People continue to complain about the price of electricity because it is divorced from the cost of generating it. The IESO website lists the average weighted price in June at 2.02¢/kwh while the byzantine “global adjustment” is 9.55¢/kwh. The Ontario government’s commitment to sink $12.8 billion into refurbishing nuclear plants just contributes to uncertainty about price stability and affordability. Renewable energy alternatives appear more stable and predictable in comparison.
When I am at consumer shows I occasionally enquire about the cost and feasibility of solar panels. Aside from price, I have always been told that I have ‘too many’ trees on the property. It happened again last fall when an exhibitor asked my address and then thrust a tablet at me showing an overhead image of a dense tree canopy and said, “That’s your house”. I was taken aback because I know that my home is not totally obscured by trees. In spite of several mature trees, the rooftop does receive direct sunlight for a portion of the day. Never mind, I moved on. More recently I decided to use a government sponsored geographic mapping service available on the web to access an aerial view of my property. Sure enough, most of the roof was clearly visible. From now on, I think I’ll bring my own aerial photo along.
Meanwhile, I’ve learned that there is a greater emphasis on ground-mounted solar panels because a rooftop installation is only as good as the roofing material underneath. Having to remove and then reinstall solar panels to repair a roof is prohibitively expensive. Another commercially available option is “solar shingles”, a smaller array of solar cells connected in series that acts as both a power source and a roofing material.
Another alternative is the use of a passive solar device that generates heat, not power, directly with a simple covered metal plate and sends heated air into a duct.

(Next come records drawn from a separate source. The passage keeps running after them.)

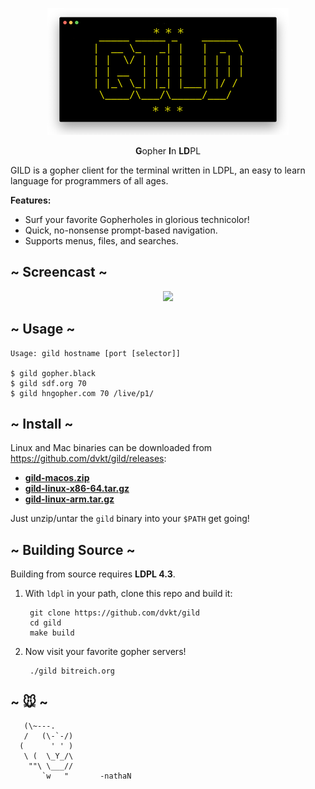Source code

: <p align="center"><img src="gild.png"/></p>

<p align="center">
    <b>G</b>opher <b>I</b>n <b>LD</b>PL
</p>

GILD is a gopher client for the terminal written in LDPL, an easy to
learn language for programmers of all ages.

**Features:**

- Surf your favorite Gopherholes in glorious technicolor!
- Quick, no-nonsense prompt-based navigation.
- Supports menus, files, and searches.

## ~ Screencast ~

<p align="center"><a href="https://bit.ly/2MLVOmR" target="_blank">
<img src="https://bit.ly/2sBmTlM" /></a></p>

## ~ Usage ~

    Usage: gild hostname [port [selector]]

    $ gild gopher.black
    $ gild sdf.org 70
    $ gild hngopher.com 70 /live/p1/

## ~ Install ~

Linux and Mac binaries can be downloaded from
https://github.com/dvkt/gild/releases:

- **[gild-macos.zip][macos]**
- **[gild-linux-x86-64.tar.gz][x86_64]**
- **[gild-linux-arm.tar.gz][armv8]**

Just unzip/untar the `gild` binary into your `$PATH` get going!

## ~ Building Source ~

Building from source requires **LDPL 4.3**.

1. With `ldpl` in your path, clone this repo and build it:

        git clone https://github.com/dvkt/gild
        cd gild
        make build

3. Now visit your favorite gopher servers!

        ./gild bitreich.org


## ~ 🐭 ~

       (\~---.
       /   (\-`-/)
      (      ' ' )
       \ (  \_Y_/\
        ""\ \___//
           `w   "       -nathaN

[macos]: https://github.com/dvkt/gild/releases/download/v0.4.0/gild-macos.zip
[x86_64]: https://github.com/dvkt/gild/releases/download/v0.4.0/gild-linux-x86-64.tar.gz
[armv8]: https://github.com/dvkt/gild/releases/download/v0.4.0/gild-linux-arm.tar.gz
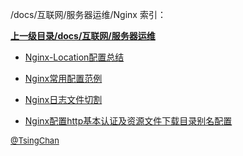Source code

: /docs/互联网/服务器运维/Nginx 索引：


**[上一级目录/docs/互联网/服务器运维](/docs/互联网/服务器运维/index.md)**

- [Nginx-Location配置总结](/docs/互联网/服务器运维/Nginx/Nginx-Location配置总结.md)

- [Nginx常用配置范例](/docs/互联网/服务器运维/Nginx/Nginx常用配置范例.md)

- [Nginx日志文件切割](/docs/互联网/服务器运维/Nginx/Nginx日志文件切割.md)

- [Nginx配置http基本认证及资源文件下载目录别名配置](/docs/互联网/服务器运维/Nginx/Nginx配置http基本认证及资源文件下载目录别名配置.md)


<font size=2 color='grey'> [@TsingChan](https://github.com/tsingchan) </font>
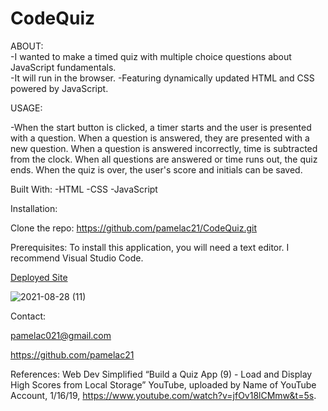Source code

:# CodeQuiz

ABOUT:  
  -I wanted to make a timed quiz with multiple choice questions about JavaScript fundamentals.  
  -It will run in the browser. 
  -Featuring dynamically updated HTML and CSS powered by JavaScript.


USAGE:

  -When the start button is clicked, a timer starts and the user is presented with a question. When a question is answered, they are presented with a new question. When a question is answered incorrectly, time is subtracted from the clock. When all questions are answered or time runs out, the quiz ends. When the quiz is over, the user's score and initials can be saved.



  Built With:
  -HTML
  -CSS
  -JavaScript
  
  
Installation:

Clone the repo: https://github.com/pamelac21/CodeQuiz.git
  
  
Prerequisites:
To install this application, you will need a text editor. I recommend Visual Studio Code.

[Deployed Site](https://pamelac21.github.io/CodeQuiz/)

![2021-08-28 (11)](https://user-images.githubusercontent.com/87335354/131211196-9d477226-c9bb-463a-a2db-795cedd4fc02.png)

Contact: 

pamelac021@gmail.com 

https://github.com/pamelac21

References: Web Dev Simplified “Build a Quiz App (9) - Load and Display High Scores from Local Storage” YouTube, uploaded by Name of YouTube Account, 1/16/19, https://www.youtube.com/watch?v=jfOv18lCMmw&t=5s.
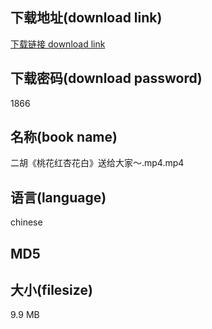 ## 下载地址(download link)
[下载链接 download link](https://tutu365.netlify.app/?s=%E4%BA%8C%E8%83%A1%E3%80%8A%E6%A1%83%E8%8A%B1%E7%BA%A2%E6%9D%8F%E8%8A%B1%E7%99%BD%E3%80%8B%E9%80%81%E7%BB%99%E5%A4%A7%E5%AE%B6%EF%BD%9E.mp4)

## 下载密码(download password)
1866

## 名称(book name)
二胡《桃花红杏花白》送给大家～.mp4.mp4

## 语言(language)
chinese

## MD5


## 大小(filesize)
9.9 MB
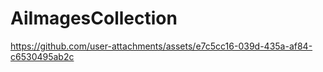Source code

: # AiImagesCollection


https://github.com/user-attachments/assets/e7c5cc16-039d-435a-af84-c6530495ab2c
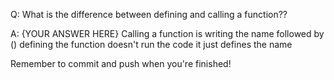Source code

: Q: What is the difference between defining and calling a function??

A: {YOUR ANSWER HERE}
Calling a function is writing the name followed by ()
defining the function doesn't run the code it just defines the name


Remember to commit and push when you're finished!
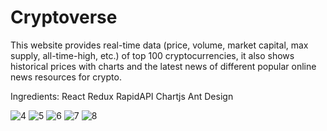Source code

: # Cryptoverse
This website provides real-time data (price, volume, market capital, max supply, all-time-high, etc.) of top 100 cryptocurrencies, it also shows historical prices with charts and the latest news of different popular online news resources for crypto.

Ingredients: 
  React
  Redux
  RapidAPI
  Chartjs
  Ant Design 
  
![4](https://user-images.githubusercontent.com/37554815/157164839-6f2d2e4e-25cf-424f-96c6-265a11f164ae.JPG)
![5](https://user-images.githubusercontent.com/37554815/157164844-559b2c62-b0a3-492e-b917-afd09efa3dfa.JPG)
![6](https://user-images.githubusercontent.com/37554815/157164847-e810983d-67a1-4aff-8f4e-ffa2d187bcc7.JPG)
![7](https://user-images.githubusercontent.com/37554815/157164852-915329d6-ecae-45d5-85f0-2e2bbb228f15.JPG)
![8](https://user-images.githubusercontent.com/37554815/157164859-27b79a57-2a68-49ef-9094-6079dc999064.JPG)

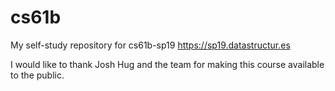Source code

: # cs61b

My self-study repository for cs61b-sp19
https://sp19.datastructur.es

I would like to thank Josh Hug and the team for making this course available to the public. 
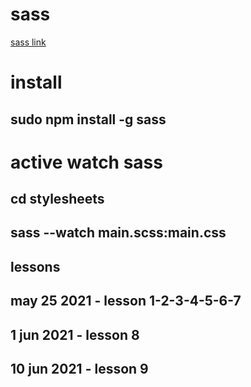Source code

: # sass

[sass link](https://www.youtube.com/watch?v=t6K64tVRsLk&list=PLpP9FLMkNf55euqjAP_66mCq46HGqkJsM)

# install

## sudo npm install -g sass

# active watch sass

## cd stylesheets
## sass --watch main.scss:main.css


## lessons

## may 25 2021 - lesson 1-2-3-4-5-6-7

## 1 jun 2021 - lesson 8

## 10 jun 2021 - lesson 9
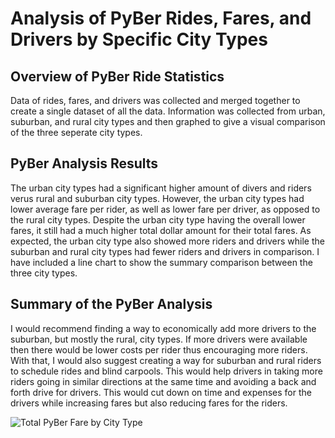 # Analysis of PyBer Rides, Fares, and Drivers by Specific City Types

## Overview of PyBer Ride Statistics
Data of rides, fares, and drivers was collected and merged together to create a single dataset of all the data. Information was collected from urban, suburban, and rural city types and then graphed to give a visual comparison of the three seperate city types.

## PyBer Analysis Results
The urban city types had a significant higher amount of divers and riders verus rural and suburban city types. However, the urban city types had lower average fare per rider, as well as lower fare per driver, as opposed to the rural city types. Despite the urban city type having the overall lower fares, it still had a much higher total dollar amount for their total fares. As expected, the urban city type also showed more riders and drivers while the suburban and rural city types had fewer riders and drivers in comparison. I have included a line chart to show the summary comparison between the three city types.

## Summary of the PyBer Analysis

I would recommend finding a way to economically add more drivers to the suburban, but mostly the rural, city types. If more drivers were available then there would be lower costs per rider thus encouraging more riders. With that, I would also suggest creating a way for suburban and rural riders to schedule rides and blind carpools. This would help drivers in taking more riders going in similar directions at the same time and avoiding a back and forth drive for drivers. This would cut down on time and expenses for the drivers while increasing fares but also reducing fares for the riders. 

![Total PyBer Fare by City Type]([analysis_PyPer_fare_summary.png](https://github.com/amiecostello22/PyBer_Analysis/blob/main/analysis_PyBer_fare_summary.png))
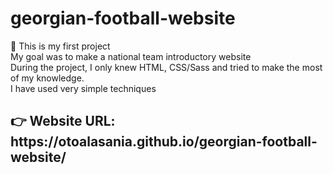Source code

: # georgian-football-website
🚀 This is my first project <br>
My goal was to make a national team introductory website <br>
During the project, I only knew HTML, CSS/Sass and tried to make the most of my knowledge.<br>
I have used very simple techniques <br>
<h2>👉 Website URL: https://otoalasania.github.io/georgian-football-website/ </h2>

One commercial example is SolarSheat.com, which appears to be available online in several sizes. There are also quite a few do-it-yourself passive solar designs on the web.
Still, shadows may be a problem for me with solar, which is why I was keenly interested in an award-winning residential wind-power turbine developed in Britain called RidgeBlade. Being close to Lake Simcoe, wind power would probably be an ideal alternative. I wrote about RidgeBlade reportedly going into commercial production and licensing a year ago. So far, only one company is licensed for sales in France, Germany, Holland and Luxemburg. That firm seems to have put virtually no detectable effort into publicity, marketing or sales. Nor are there any other regional license holders. The technology developers, The Power Collective Ltd., seem to have run out of resources and energy. Disappointing, so far, for their field-tested and documented technology. We will have to be patient and wait for further news.
Regardless, to make any renewable energy investment worthwhile for me, more insulation has to be upgraded first and that will be the focus for now. We’re still waiting to hear more about federal and provincial climate change initiatives beyond changing light bulbs and weather stripping.